I returned with takeout from Angelo's and knocked on Sherlock's closed door.

"Are you still eating?"

"No, go away."

"There's risotto," I attempted.

The only answer was furious tapping on the keyboard.

Three hours later I was lounging in the front room reading when Sherlock finally emerged from his bedroom. It was nearly midnight.

And I've rarely seen him look so grim.

"There may be much more to this," he said. "At least my source claims there is."

"What do you mean?"

He took his coat and scarf from the hook on the back of the door. "Do you remember the mysterious drowning about a month ago of David Habersley, the Labor Party MP?"

"Oh yes, indeed."

"Investigators ruled it accidental. My source is telling me it was murder. What's more, he says he has evidence to prove it."

I was at first stunned, then electrified. "Do you really think there's something in it?"

"That's what I need to find out. I'm meeting him in half an hour."

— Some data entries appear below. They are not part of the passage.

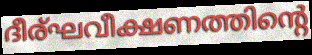
ദീര്ഘവീക്ഷണത്തിന്റെ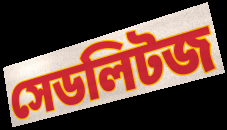
সেডলিটজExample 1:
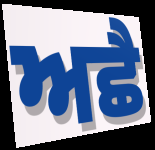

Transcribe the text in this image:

ਅਛੈ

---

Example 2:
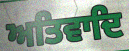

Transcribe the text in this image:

ਅਤਿਵਾਦਿ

"Would you like me to come?"

"It could be dangerous."

I immediately was up and out of my chair.

"Thank you, John. Bring your revolver."

He quickly descended the stairs, me following.

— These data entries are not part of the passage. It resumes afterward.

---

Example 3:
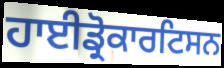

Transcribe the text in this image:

ਹਾਈਡ੍ਰੋਕਾਰਟਿਸਨ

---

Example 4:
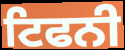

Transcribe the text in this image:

ਟਿਫਨੀ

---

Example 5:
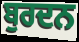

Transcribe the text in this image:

ਬੁਰਦਨ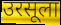
उरसूला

We hailed a cab and he gave our destination as Bushy Park near Hampton.

He was reluctant to give out details en route, so I was forced to wait until the cab had dropped us at our destination.

The night was beautiful, but bitterly cold and a slight mist rose from the ground. We could see little of the lovely park as we threaded our way to our destination amid ancient trees and low stands of shrubbery.

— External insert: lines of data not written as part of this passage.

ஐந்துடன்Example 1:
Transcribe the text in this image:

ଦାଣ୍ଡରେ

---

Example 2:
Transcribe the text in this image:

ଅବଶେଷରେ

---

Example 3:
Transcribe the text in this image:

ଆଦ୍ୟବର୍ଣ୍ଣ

"My online source – Gandalf - belongs to a group of underground journalists who call themselves the Hounds of Baskerville," he said.

"He claims that a member of their group, Sandy Patel, watched Habersely's murder take place in this very park. What's more, he captured it on his cell phone.

He claims the men responsible stowed Habersely's body into the back of an unmarked government van and drove away. The next morning he read about Habersely's 'suicide' in the newspapers.

Gandalf said the photos proved the drowning was really a deliberate murder ordered by our Secret Service."

"But why did they kill him?"

"Apparently because his vote stood in the way of legislation that would give national security more power to spy on private citizens."

"And you believe him? Oh really, Sherlock! If this is true, how is it that the details haven't come to light by now?"

"Because the Secret Service learned about the photos, tracked Patel down, confiscated his phone and Patel mysteriously died in a 'traffic accident' before he could make news of it public. Before that happened, however, he managed to tell this group about it."

"Sherlock! Are you suggesting that your brother knows about all this?"

At first he did not reply and we walked in silence. It was clear he was seething.

"If he does, it represents a new low for my brother," he said, with more emotion than I'd ever heard from him before.

"But if he knew about it, why would he put you on the case?"

"He may not realize that the security breech yesterday and this incident are connected."

"Why did this group hack into Goddard's email, then?"

"To look for more evidence that would prove their accusations. They found some, too, apparently. Thus the meeting tonight."

"Have you ever met this Gandalf?"

"No, I never have."

"Then how will you know it's him?"

"I'll know."

Our rendezvous apparently was at the very heart of the beautiful park – but we were in for yet another surprise.

It wasn't a man who stepped from behind a copse of bushes, but a slender, dark-skinned young woman wearing a leather jacket and jeans.

Sherlock looked every bit as startled as I was.

"Uberskullage?" My companion said doubtfully.

"She took mine," the young woman replied.

I've rarely seen Sherlock look so taken aback.

"You're Gandalf?" He exclaimed.

"I don't see why you should be so surprised."

"It's just that you weren't quite what I was expecting."

"Neither are you," she retorted. She held out her hand anyway. "Name's Irene Adler."